L’orgoglio delle imprese per un’economia che cresce

L’orgoglio di ogni vero imprenditore è nel vedere crescere la propria azienda, nel riuscire a superare anche i momenti più difficili. È sapere motivare i dipendenti verso un traguardo comune, continuare a garantire loro un impiego e i meritati riconoscimenti retributivi. La soddisfazione di chi fa impresa è il gusto del rischio nel raccogliere le sfide di un’economia sempre più competitiva. È il legame profondo col territorio, anche se si opera su mercati internazionali, perché esso rappresenta un capitale sociale di vitale importanza per ogni attività produttiva. È questa la filosofia imprenditoriale che ha permesso all’economia ticinese di svilupparsi, lasciandosi alle spalle i pesanti contraccolpi delle ricorrenti crisi.
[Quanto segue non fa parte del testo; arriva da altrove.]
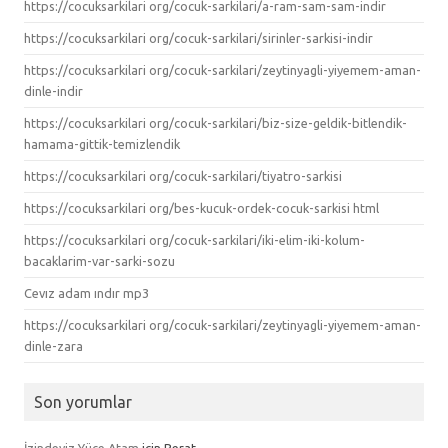
https://cocuksarkilari org/cocuk-sarkilari/a-ram-sam-sam-indir
https://cocuksarkilari org/cocuk-sarkilari/sirinler-sarkisi-indir
https://cocuksarkilari org/cocuk-sarkilari/zeytinyagli-yiyemem-aman-
dinle-indir
https://cocuksarkilari org/cocuk-sarkilari/biz-size-geldik-bitlendik-
hamama-gittik-temizlendik
https://cocuksarkilari org/cocuk-sarkilari/tiyatro-sarkisi
https://cocuksarkilari org/bes-kucuk-ordek-cocuk-sarkisi html
https://cocuksarkilari org/cocuk-sarkilari/iki-elim-iki-kolum-
bacaklarim-var-sarki-sozu
Cevız adam ındır mp3
https://cocuksarkilari org/cocuk-sarkilari/zeytinyagli-yiyemem-aman-
dinle-zara
Son yorumlar
İzindeyiz Yüce Atam
için
Berat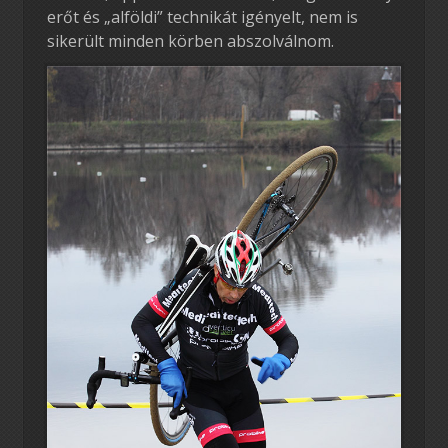
erőt és „alföldi” technikát igényelt, nem is
sikerült minden körben abszolválnom.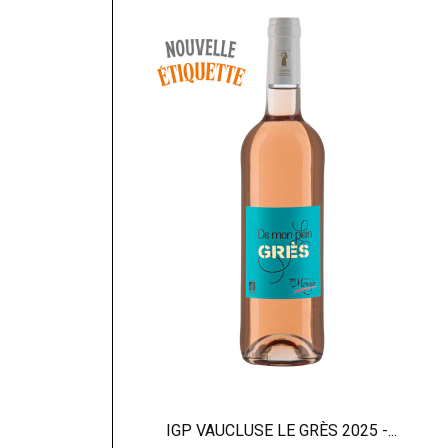
IGP VAUCLUSE LE GRÈS 2025 -...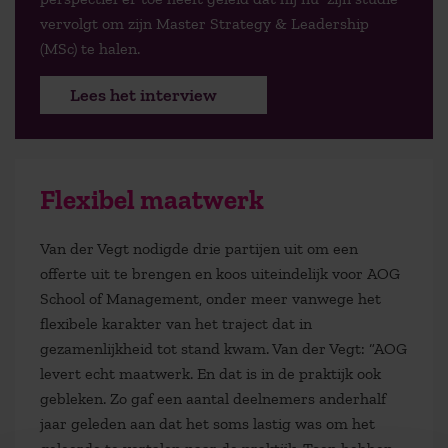
vervolgt om zijn Master Strategy & Leadership
(MSc) te halen.
Lees het interview
Flexibel maatwerk
Van der Vegt nodigde drie partijen uit om een
offerte uit te brengen en koos uiteindelijk voor AOG
School of Management, onder meer vanwege het
flexibele karakter van het traject dat in
gezamenlijkheid tot stand kwam. Van der Vegt: “AOG
levert echt maatwerk. En dat is in de praktijk ook
gebleken. Zo gaf een aantal deelnemers anderhalf
jaar geleden aan dat het soms lastig was om het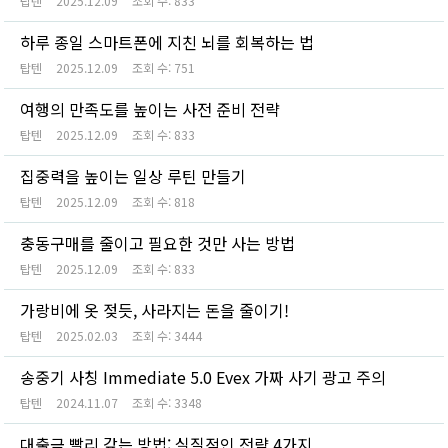
탑텐
2025.12.09
조회 수:
833
하루 종일 스마트폰에 지친 뇌를 회복하는 법
탑텐
2025.12.09
조회 수:
751
여행의 만족도를 높이는 사전 준비 전략
탑텐
2025.12.09
조회 수:
833
집중력을 높이는 일상 루틴 만들기
탑텐
2025.12.09
조회 수:
818
충동구매를 줄이고 필요한 것만 사는 방법
탑텐
2025.12.09
조회 수:
833
가랑비에 옷 젖듯, 사라지는 돈을 줄이기!
탑텐
2025.02.03
조회 수:
3444
송중기 사칭 Immediate 5.0 Evex 가짜 사기 광고 주의
탑텐
2024.11.07
조회 수:
3348
대출금 빨리 갚는 방법: 실질적인 전략 4가지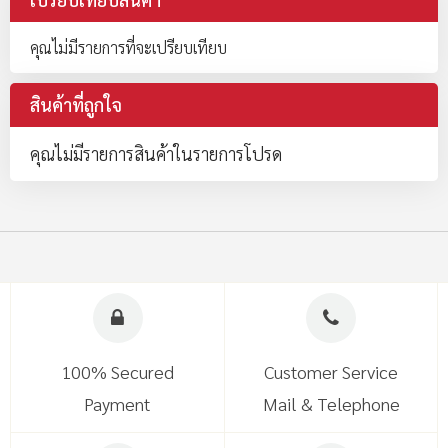
คุณไม่มีรายการที่จะเปรียบเทียบ
สินค้าที่ถูกใจ
คุณไม่มีรายการสินค้าในรายการโปรด
100% Secured
Customer Service
Payment
Mail & Telephone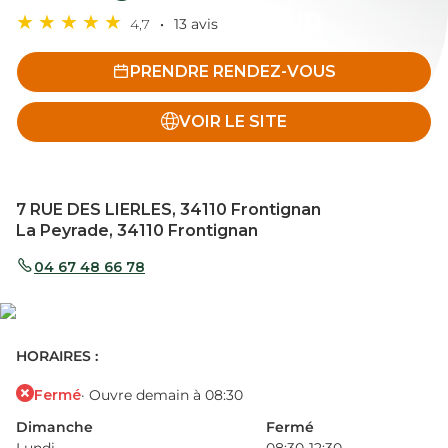
4,7
13 avis
PRENDRE RENDEZ-VOUS
VOIR LE SITE
7 RUE DES LIERLES, 34110 Frontignan
La Peyrade, 34110 Frontignan
04 67 48 66 78
HORAIRES :
Fermé
· Ouvre demain à 08:30
Dimanche
Fermé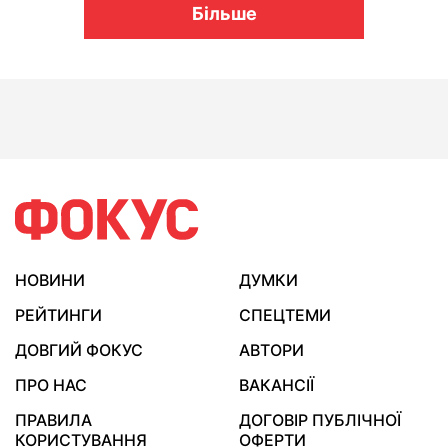
Більше
НОВИНИ
ДУМКИ
РЕЙТИНГИ
СПЕЦТЕМИ
ДОВГИЙ ФОКУС
АВТОРИ
ПРО НАС
ВАКАНСІЇ
ПРАВИЛА
ДОГОВІР ПУБЛІЧНОЇ
КОРИСТУВАННЯ
ОФЕРТИ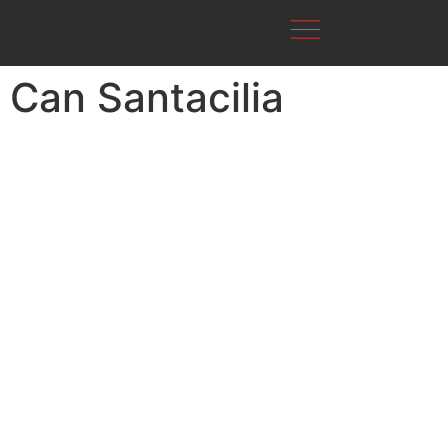
Can Santacilia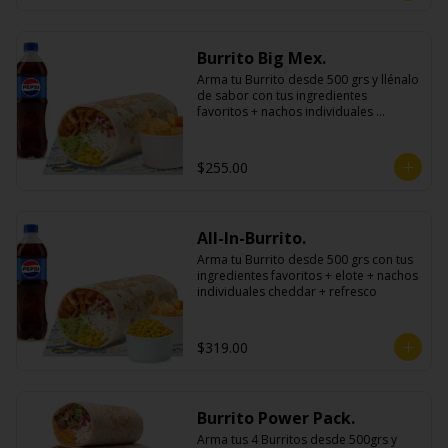
Burrito Big Mex.
Arma tu Burrito desde 500 grs y llénalo 
de sabor con tus ingredientes 
favoritos + nachos individuales 
cheddar o guacamole + bebida
$255.00
All-In-Burrito.
Arma tu Burrito desde 500 grs con tus 
ingredientes favoritos + elote + nachos 
individuales cheddar + refresco
$319.00
Burrito Power Pack.
Arma tus 4 Burritos desde 500grs y 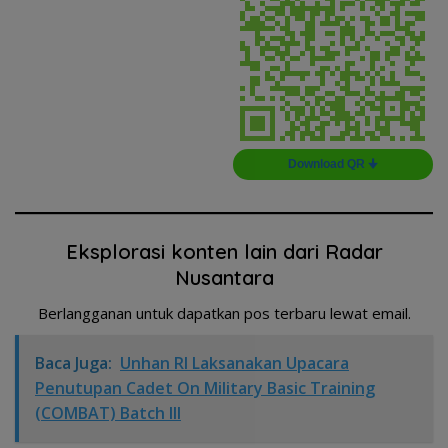
Download QR 🠋
Eksplorasi konten lain dari Radar
Nusantara
Berlangganan untuk dapatkan pos terbaru lewat email.
Baca Juga:
Unhan RI Laksanakan Upacara
Penutupan Cadet On Military Basic Training
(COMBAT) Batch III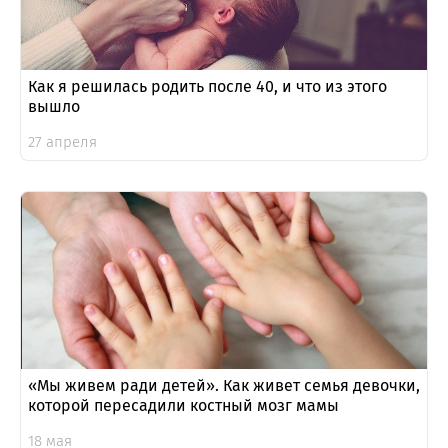
Как я решилась родить после 40, и что из этого
вышло
27 апреля
«Мы живем ради детей». Как живет семья девочки,
которой пересадили костный мозг мамы
18 мая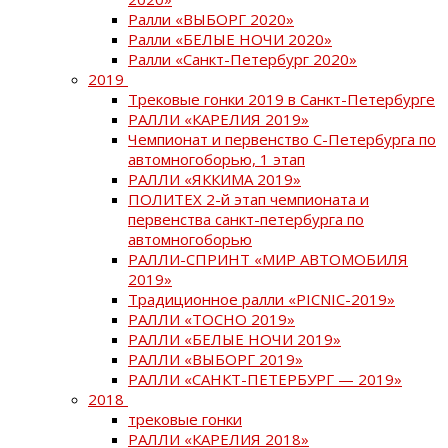
Ралли «ВЫБОРГ 2020»
Ралли «БЕЛЫЕ НОЧИ 2020»
Ралли «Санкт-Петербург 2020»
2019
Трековые гонки 2019 в Санкт-Петербурге
РАЛЛИ «КАРЕЛИЯ 2019»
Чемпионат и первенство С-Петербурга по
автомногоборью, 1 этап
РАЛЛИ «ЯККИМА 2019»
ПОЛИТЕХ 2-й этап чемпионата и
первенства санкт-петербурга по
автомногоборью
РАЛЛИ-СПРИНТ «МИР АВТОМОБИЛЯ
2019»
Традиционное ралли «PICNIC-2019»
РАЛЛИ «ТОСНО 2019»
РАЛЛИ «БЕЛЫЕ НОЧИ 2019»
РАЛЛИ «ВЫБОРГ 2019»
РАЛЛИ «САНКТ-ПЕТЕРБУРГ — 2019»
2018
трековые гонки
РАЛЛИ «КАРЕЛИЯ 2018»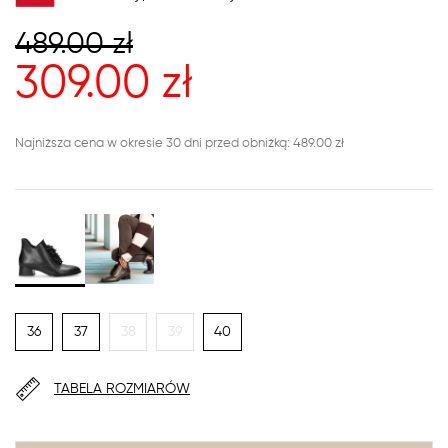
489.00
zł
309.00
zł
Najniższa cena w okresie 30 dni przed obniżką: 489.00 zł
36
37
38
39
40
TABELA ROZMIARÓW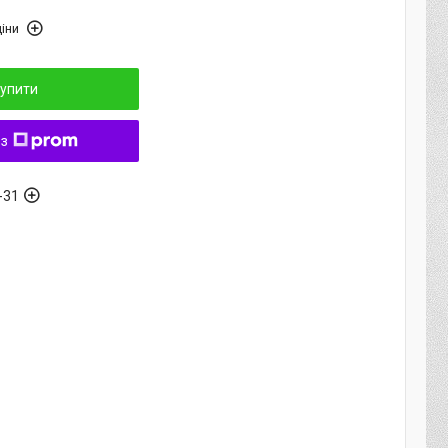
іни
упити
 з
-31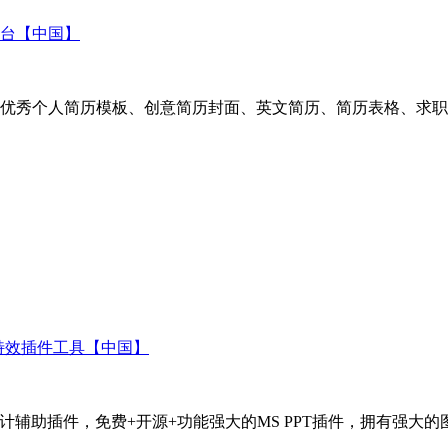
台【中国】
优秀个人简历模板、创意简历封面、英文简历、简历表格、求职
T动画特效插件工具【中国】
t第三方平面设计辅助插件，免费+开源+功能强大的MS PPT插件，拥有强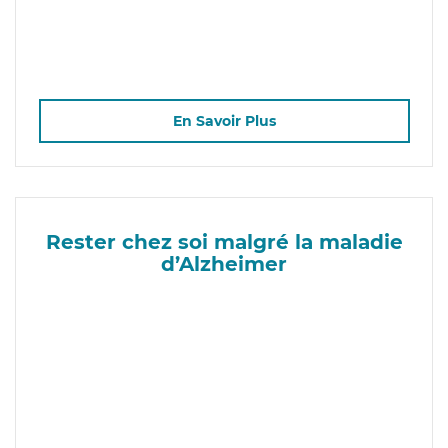
En Savoir Plus
Rester chez soi malgré la maladie
d’Alzheimer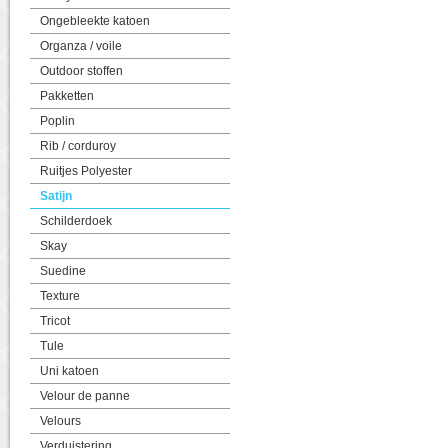
Ongebleekte katoen
Organza / voile
Outdoor stoffen
Pakketten
Poplin
Rib / corduroy
Ruitjes Polyester
Satijn
Schilderdoek
Skay
Suedine
Texture
Tricot
Tule
Uni katoen
Velour de panne
Velours
Verduistering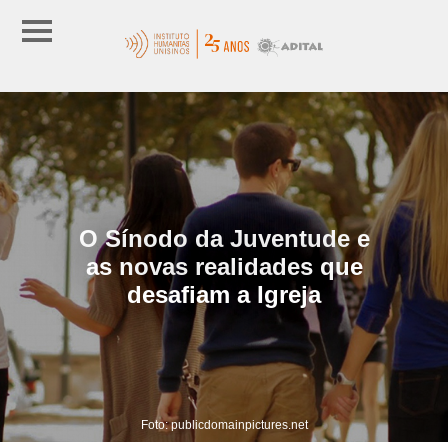
O Sínodo da Juventude e
as novas realidades que
desafiam a Igreja
Foto: publicdomainpictures.net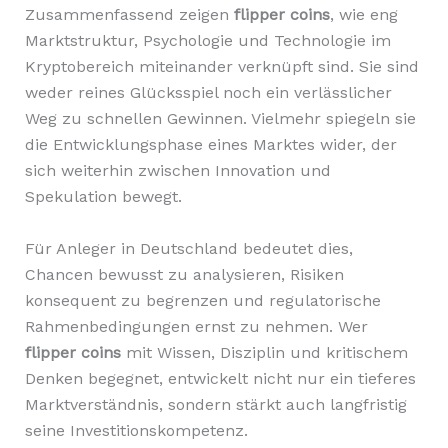
Zusammenfassend zeigen
flipper coins
, wie eng
Marktstruktur, Psychologie und Technologie im
Kryptobereich miteinander verknüpft sind. Sie sind
weder reines Glücksspiel noch ein verlässlicher
Weg zu schnellen Gewinnen. Vielmehr spiegeln sie
die Entwicklungsphase eines Marktes wider, der
sich weiterhin zwischen Innovation und
Spekulation bewegt.
Für Anleger in Deutschland bedeutet dies,
Chancen bewusst zu analysieren, Risiken
konsequent zu begrenzen und regulatorische
Rahmenbedingungen ernst zu nehmen. Wer
flipper coins
mit Wissen, Disziplin und kritischem
Denken begegnet, entwickelt nicht nur ein tieferes
Marktverständnis, sondern stärkt auch langfristig
seine Investitionskompetenz.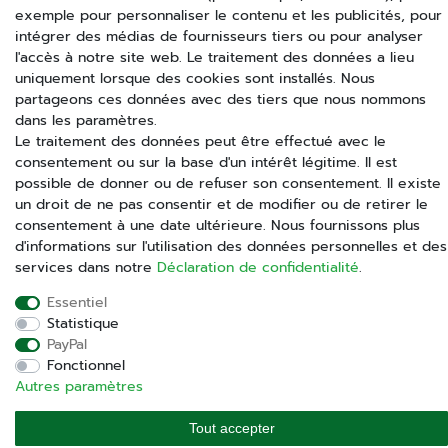
exemple pour personnaliser le contenu et les publicités, pour
Modes de paiement
intégrer des médias de fournisseurs tiers ou pour analyser
l'accès à notre site web. Le traitement des données a lieu
uniquement lorsque des cookies sont installés. Nous
partageons ces données avec des tiers que nous nommons
Nous expédions avec
dans les paramètres.
Le traitement des données peut être effectué avec le
consentement ou sur la base d'un intérêt légitime. Il est
possible de donner ou de refuser son consentement. Il existe
un droit de ne pas consentir et de modifier ou de retirer le
consentement à une date ultérieure. Nous fournissons plus
+49(0)89 58808889
d'informations sur l'utilisation des données personnelles et des
services dans notre
Déclaration de confidentialité
.
Contactez-nous
Essentiel
Statistique
PayPal
Fonctionnel
Autres paramètres
Tout accepter
© Copyright 2025 | animalixs by imima GmbH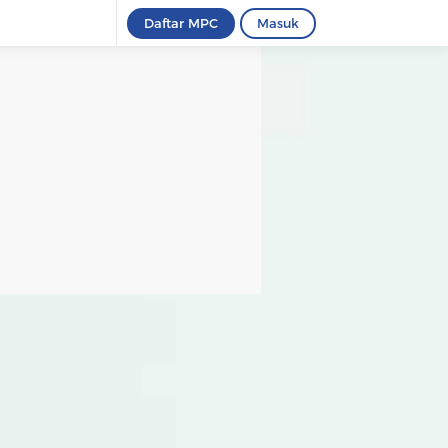
Daftar MPC
Masuk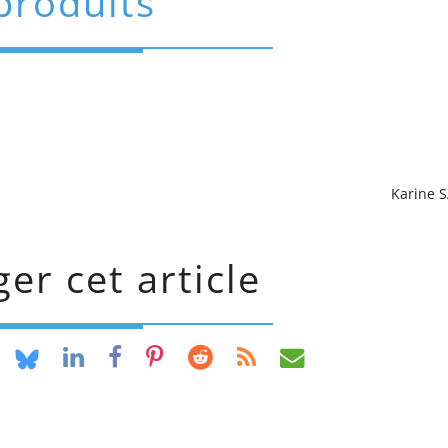
produits
Karine 
er cet article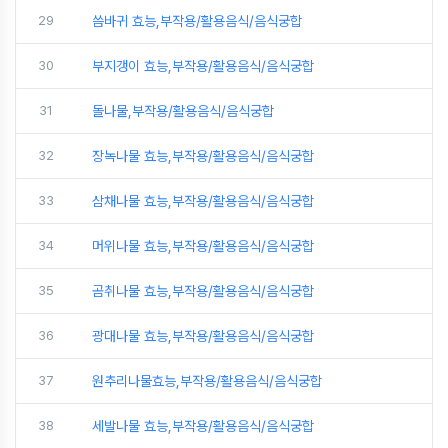
29
씀바귀 효능,부작용/활용음식/음식궁합
30
부지갱이 효능,부작용/활용음식/음식궁합
31
돌나물,부작용/활용음식/음식궁합
32
장녹나물 효능,부작용/활용음식/음식궁합
33
삼채나물 효능,부작용/활용음식/음식궁합
34
머위나물 효능,부작용/활용음식/음식궁합
35
곰취나물 효능,부작용/활용음식/음식궁합
36
광대나물 효능,부작용/활용음식/음식궁합
37
원추리나물효능,부작용/활용음식/음식궁합
38
세발나물 효능,부작용/활용음식/음식궁합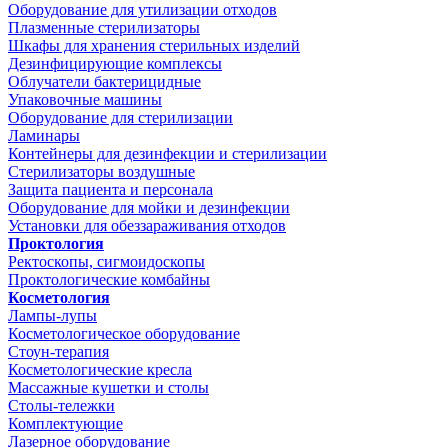
Оборудование для утилизации отходов
Плазменные стерилизаторы
Шкафы для хранения стерильных изделий
Дезинфицирующие комплексы
Облучатели бактерицидные
Упаковочные машины
Оборудование для стерилизации
Ламинары
Контейнеры для дезинфекции и стерилизации
Стерилизаторы воздушные
Защита пациента и персонала
Оборудование для мойки и дезинфекции
Установки для обеззараживания отходов
Проктология
Ректоскопы, сигмоидоскопы
Проктологические комбайны
Косметология
Лампы-лупы
Косметологическое оборудование
Стоун-терапия
Косметологические кресла
Массажные кушетки и столы
Столы-тележки
Комплектующие
Лазерное оборудование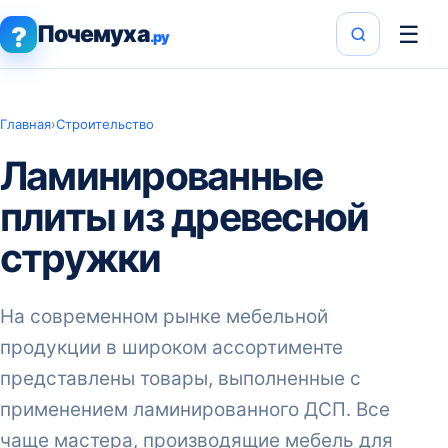
Почемуха
☰
?
.ру
Главная
›
Строительство
Ламинированные
плиты из древесной
стружки
На современном рынке мебельной
продукции в широком ассортименте
представлены товары, выполненные с
применением ламинированного ДСП. Все
чаще мастера, производящие мебель для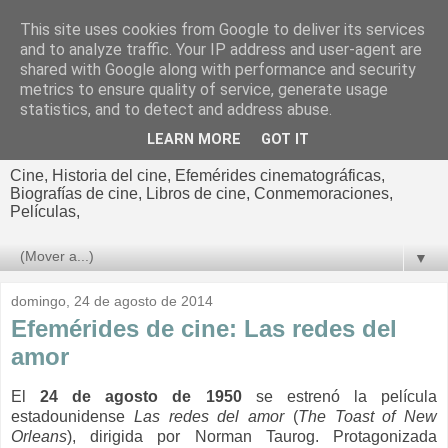
This site uses cookies from Google to deliver its services
El cultural
and to analyze traffic. Your IP address and user-agent are
shared with Google along with performance and security
cinematográfico de Jorge
metrics to ensure quality of service, generate usage
statistics, and to detect and address abuse.
Cano
LEARN MORE
GOT IT
Cine, Historia del cine, Efemérides cinematográficas,
Biografías de cine, Libros de cine, Conmemoraciones,
Películas,
▼
domingo, 24 de agosto de 2014
Efemérides de cine: Las redes del
amor
El
24 de agosto de 1950
se estrenó la película
estadounidense
Las redes del amor
(
The Toast of New
Orleans
), dirigida por
Norman Taurog. Protagonizada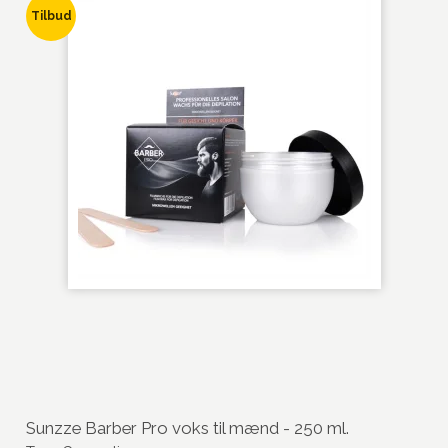
Tilbud
Sunzze Barber Pro voks til mænd - 250 ml.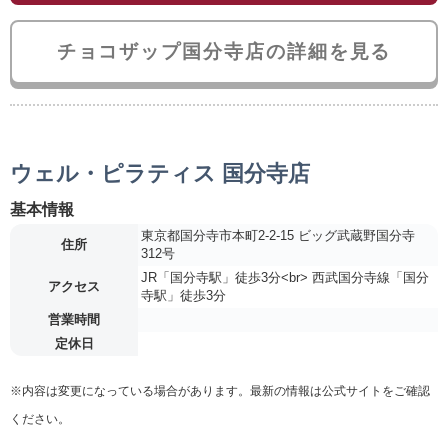
チョコザップ国分寺店の詳細を見る
ウェル・ピラティス 国分寺店
基本情報
東京都国分寺市本町2-2-15 ビッグ武蔵野国分寺
住所
312号
JR「国分寺駅」徒歩3分<br> 西武国分寺線「国分
アクセス
寺駅」徒歩3分
営業時間
定休日
※内容は変更になっている場合があります。最新の情報は公式サイトをご確認
ください。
L’ultima inchiesta congiunturale della Cc-Ti per il 2017-2018 ha confermato la solidità di un sistema produttivo che in questi anni si è diversificato e internazionalizzato, mettendo a segno risultati spesso al di sopra della media nazionale. Una solidità che ispira fiducia anche per il futuro. Sebbene l’esperienza insegni a non sottovalutare mai i rischi che possono nascere da contesti economici ormai mondializzati e, perciò, strettamente interdipendenti e ancora di più concorrenziali.

Tutti gli indicatori della nostra indagine, andamento degli affari, autofinanziamento delle imprese, investimenti e occupazione, sono più che soddisfacenti. Un quadro positivo già messo in luce da altre importanti ricerche congiunturali che hanno evidenziato l’allargamento della base occupazionale del cantone, la diminuzione della disoccupazione, sia che la si misuri con i dati della SECO che con quelli dell’ILO, e dal 2008 una crescita che Avenir Suisse ha stimato dell’1,5% superiore a quella della media nazionale (ritrovate qui la nostra intervista a Marco Salvi, Senior Fellow presso Avenir Suisse). C’è di che andare fieri.

Eppure in Ticino si continua ad alimentare una rappresentazione falsata e strumentale della nostra realtà economica. Si spaccia per precariato diffuso e sottoccupazione l’aumento del lavoro a tempo parziale, quando sino a qualche anno fa si rimproverava alle aziende di usare poco il part time per conciliare meglio gli impegni famigliari e professionali; casi circoscritti di dumping salariale vengono presentati come fenomeni generalizzati e sistemici di un mercato del lavoro allo sbando; in un cantone che conta decine e decine di migliaia d’imprese, pochi imprenditori scorretti sono raffigurati come l’emblema di una categoria avida e spregiudicata che pensa solo al portafoglio; il profitto è considerato un furto e non come il giusto guadagno di chi fa impresa e la risorsa cruciale per investire e garantire l’occupazione; i frontalieri, il cui apporto è stato fondamentale per la nostra crescita, sono ormai visti come la causa di ogni male, senza però chiedersi come reggerebbe il sistema produttivo senza quei 30-40mila lavoratori d’oltre confine che si vorrebbe non avere più.

Oggi con la disoccupazione in netto calo, per continuare a fomentare un clima di emergenza sociale si fa leva sull’ aumento dei casi di assistenza, tacendo il fatto che la maggior parte dei beneficiari dell’aiuto pubblico sono persone senza un’adeguata formazione e genitori di famiglie monoparentali, difficilmente ricollocabili. È su questo che, invece, bisognerebbe riflettere per trovare delle possibili soluzioni.

Nessun vuol negare che ci possano essere abusi e distorsioni sul mercato del lavoro, anomalie dovute anche alle discontinuità della crescita e alle radicali trasformazioni di un’economia che ha cambiato pelle. Ma questi guasti si combattono con quel dialogo tra le parti sociali, senza pregiudizi e spirito di contrapposizione, che come Cc-Ti abbiamo sempre promosso e sostenuto. Con un lavoro comune per rimuoverne le cause e non attizzando l’ostilità verso le imprese, perché alla fine a rimetterci è tutto il Paese.